WHAT NEEDS TO BE DONE
Restate the following data in its entirety, word for word and without images.

Stored items:
####################

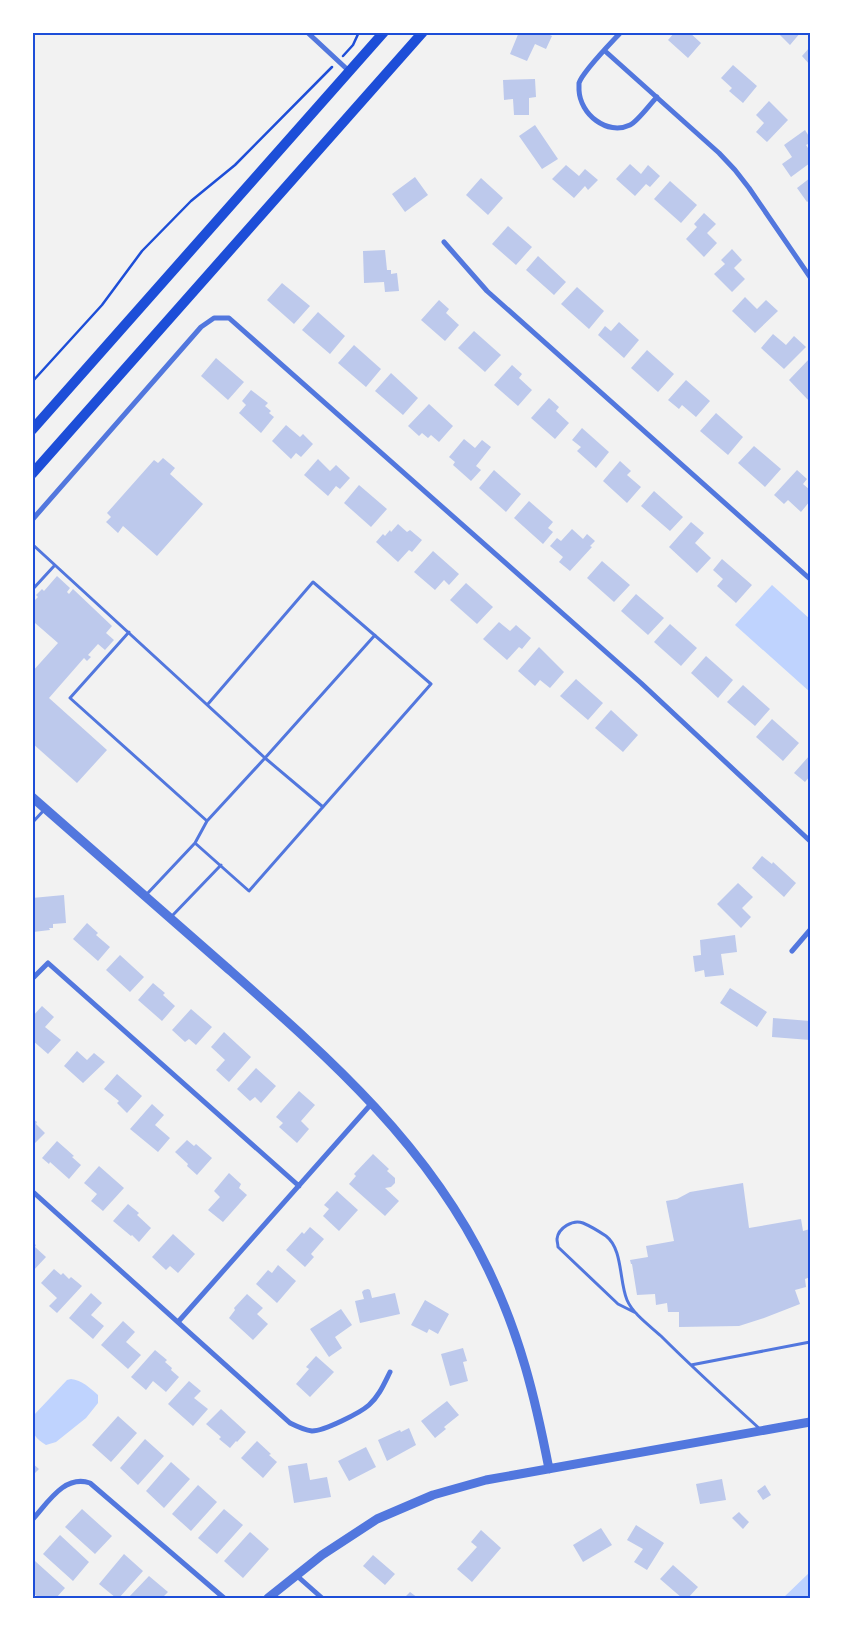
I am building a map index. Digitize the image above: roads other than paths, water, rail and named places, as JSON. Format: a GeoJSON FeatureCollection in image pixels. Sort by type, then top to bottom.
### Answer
{"type":"FeatureCollection","features":[{"type":"Feature","properties":{"kind":"main road"},"geometry":{"type":"LineString","coordinates":[[32,430],[384,32]]}},
{"type":"Feature","properties":{"kind":"main road"},"geometry":{"type":"LineString","coordinates":[[32,474],[424,32]]}},
{"type":"Feature","properties":{"kind":"street"},"geometry":{"type":"LineString","coordinates":[[307,32],[349,71]]}},
{"type":"Feature","properties":{"kind":"street"},"geometry":{"type":"LineString","coordinates":[[621,32],[590,66],[579,83],[579,99],[587,114],[601,124],[613,129],[631,125],[657,97]]}},
{"type":"Feature","properties":{"kind":"street"},"geometry":{"type":"LineString","coordinates":[[605,51],[719,153],[735,170],[810,277]]}},
{"type":"Feature","properties":{"kind":"street"},"geometry":{"type":"LineString","coordinates":[[444,242],[488,291],[810,579]]}},
{"type":"Feature","properties":{"kind":"street"},"geometry":{"type":"LineString","coordinates":[[32,520],[201,326],[214,318],[229,318],[641,683],[810,841]]}},
{"type":"Feature","properties":{"kind":"street"},"geometry":{"type":"LineString","coordinates":[[32,797],[312,1043],[372,1102],[419,1158],[449,1201],[487,1268],[508,1315],[530,1379],[549,1469]]}},
{"type":"Feature","properties":{"kind":"street"},"geometry":{"type":"LineString","coordinates":[[792,951],[810,930]]}},
{"type":"Feature","properties":{"kind":"street"},"geometry":{"type":"LineString","coordinates":[[32,980],[48,963],[299,1186]]}},
{"type":"Feature","properties":{"kind":"street"},"geometry":{"type":"LineString","coordinates":[[178,1322],[372,1102]]}},
{"type":"Feature","properties":{"kind":"street"},"geometry":{"type":"LineString","coordinates":[[32,1191],[290,1423],[302,1429],[314,1431],[330,1427],[368,1406],[381,1391],[390,1372]]}},
{"type":"Feature","properties":{"kind":"street"},"geometry":{"type":"LineString","coordinates":[[268,1598],[322,1555],[378,1519],[433,1495],[486,1480],[810,1422]]}},
{"type":"Feature","properties":{"kind":"street"},"geometry":{"type":"LineString","coordinates":[[32,1520],[70,1482],[81,1480],[90,1483],[224,1598]]}},
{"type":"Feature","properties":{"kind":"street"},"geometry":{"type":"LineString","coordinates":[[296,1575],[322,1598]]}},
{"type":"Feature","properties":{"kind":"lane"},"geometry":{"type":"LineString","coordinates":[[32,544],[265,758],[323,807]]}},
{"type":"Feature","properties":{"kind":"lane"},"geometry":{"type":"LineString","coordinates":[[32,590],[55,565]]}},
{"type":"Feature","properties":{"kind":"lane"},"geometry":{"type":"LineString","coordinates":[[195,843],[250,891],[431,684],[313,582],[208,704]]}},
{"type":"Feature","properties":{"kind":"lane"},"geometry":{"type":"LineString","coordinates":[[129,632],[70,698],[206,821]]}},
{"type":"Feature","properties":{"kind":"lane"},"geometry":{"type":"LineString","coordinates":[[145,896],[195,843],[206,821],[375,635]]}},
{"type":"Feature","properties":{"kind":"lane"},"geometry":{"type":"LineString","coordinates":[[32,823],[46,809]]}},
{"type":"Feature","properties":{"kind":"lane"},"geometry":{"type":"LineString","coordinates":[[170,918],[221,865]]}},
{"type":"Feature","properties":{"kind":"lane"},"geometry":{"type":"LineString","coordinates":[[636,1313],[618,1304],[558,1247],[557,1239],[565,1226],[581,1222],[614,1244],[628,1301],[636,1313],[762,1431]]}},
{"type":"Feature","properties":{"kind":"lane"},"geometry":{"type":"LineString","coordinates":[[690,1365],[810,1342]]}},
{"type":"Feature","properties":{"kind":"water"},"geometry":{"type":"Polygon","coordinates":[[[772,585],[810,619],[810,692],[735,625],[772,585]]]}},
{"type":"Feature","properties":{"kind":"water"},"geometry":{"type":"Polygon","coordinates":[[[71,1379],[89,1387],[98,1395],[98,1403],[86,1418],[56,1442],[46,1445],[35,1436],[33,1416],[67,1380],[71,1379]]]}},
{"type":"Feature","properties":{"kind":"water"},"geometry":{"type":"Polygon","coordinates":[[[810,1572],[810,1598],[783,1598],[810,1572]]]}}]}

####################

EXERCISE SOLUTION
I am building a map index. Digitize the image above: roads other than paths, water, rail and named places, as JSON. Format: a GeoJSON FeatureCollection in image pixels. Sort by type, then top to bottom.
### Answer
{"type":"FeatureCollection","features":[{"type":"Feature","properties":{"kind":"main road"},"geometry":{"type":"LineString","coordinates":[[32,430],[384,32]]}},
{"type":"Feature","properties":{"kind":"main road"},"geometry":{"type":"LineString","coordinates":[[32,474],[424,32]]}},
{"type":"Feature","properties":{"kind":"street"},"geometry":{"type":"LineString","coordinates":[[307,32],[349,71]]}},
{"type":"Feature","properties":{"kind":"street"},"geometry":{"type":"LineString","coordinates":[[621,32],[590,66],[579,83],[579,99],[587,114],[601,124],[613,129],[631,125],[657,97]]}},
{"type":"Feature","properties":{"kind":"street"},"geometry":{"type":"LineString","coordinates":[[605,51],[719,153],[735,170],[810,277]]}},
{"type":"Feature","properties":{"kind":"street"},"geometry":{"type":"LineString","coordinates":[[444,242],[488,291],[810,579]]}},
{"type":"Feature","properties":{"kind":"street"},"geometry":{"type":"LineString","coordinates":[[32,520],[201,326],[214,318],[229,318],[641,683],[810,841]]}},
{"type":"Feature","properties":{"kind":"street"},"geometry":{"type":"LineString","coordinates":[[32,797],[312,1043],[372,1102],[419,1158],[449,1201],[487,1268],[508,1315],[530,1379],[549,1469]]}},
{"type":"Feature","properties":{"kind":"street"},"geometry":{"type":"LineString","coordinates":[[792,951],[810,930]]}},
{"type":"Feature","properties":{"kind":"street"},"geometry":{"type":"LineString","coordinates":[[32,980],[48,963],[299,1186]]}},
{"type":"Feature","properties":{"kind":"street"},"geometry":{"type":"LineString","coordinates":[[178,1322],[372,1102]]}},
{"type":"Feature","properties":{"kind":"street"},"geometry":{"type":"LineString","coordinates":[[32,1191],[290,1423],[302,1429],[314,1431],[330,1427],[368,1406],[381,1391],[390,1372]]}},
{"type":"Feature","properties":{"kind":"street"},"geometry":{"type":"LineString","coordinates":[[268,1598],[322,1555],[378,1519],[433,1495],[486,1480],[810,1422]]}},
{"type":"Feature","properties":{"kind":"street"},"geometry":{"type":"LineString","coordinates":[[32,1520],[70,1482],[81,1480],[90,1483],[224,1598]]}},
{"type":"Feature","properties":{"kind":"street"},"geometry":{"type":"LineString","coordinates":[[296,1575],[322,1598]]}},
{"type":"Feature","properties":{"kind":"lane"},"geometry":{"type":"LineString","coordinates":[[32,544],[265,758],[323,807]]}},
{"type":"Feature","properties":{"kind":"lane"},"geometry":{"type":"LineString","coordinates":[[32,590],[55,565]]}},
{"type":"Feature","properties":{"kind":"lane"},"geometry":{"type":"LineString","coordinates":[[195,843],[250,891],[431,684],[313,582],[208,704]]}},
{"type":"Feature","properties":{"kind":"lane"},"geometry":{"type":"LineString","coordinates":[[129,632],[70,698],[206,821]]}},
{"type":"Feature","properties":{"kind":"lane"},"geometry":{"type":"LineString","coordinates":[[145,896],[195,843],[206,821],[375,635]]}},
{"type":"Feature","properties":{"kind":"lane"},"geometry":{"type":"LineString","coordinates":[[32,823],[46,809]]}},
{"type":"Feature","properties":{"kind":"lane"},"geometry":{"type":"LineString","coordinates":[[170,918],[221,865]]}},
{"type":"Feature","properties":{"kind":"lane"},"geometry":{"type":"LineString","coordinates":[[636,1313],[618,1304],[558,1247],[557,1239],[565,1226],[581,1222],[614,1244],[628,1301],[636,1313],[762,1431]]}},
{"type":"Feature","properties":{"kind":"lane"},"geometry":{"type":"LineString","coordinates":[[690,1365],[810,1342]]}},
{"type":"Feature","properties":{"kind":"water"},"geometry":{"type":"Polygon","coordinates":[[[772,585],[810,619],[810,692],[735,625],[772,585]]]}},
{"type":"Feature","properties":{"kind":"water"},"geometry":{"type":"Polygon","coordinates":[[[71,1379],[89,1387],[98,1395],[98,1403],[86,1418],[56,1442],[46,1445],[35,1436],[33,1416],[67,1380],[71,1379]]]}},
{"type":"Feature","properties":{"kind":"water"},"geometry":{"type":"Polygon","coordinates":[[[810,1572],[810,1598],[783,1598],[810,1572]]]}}]}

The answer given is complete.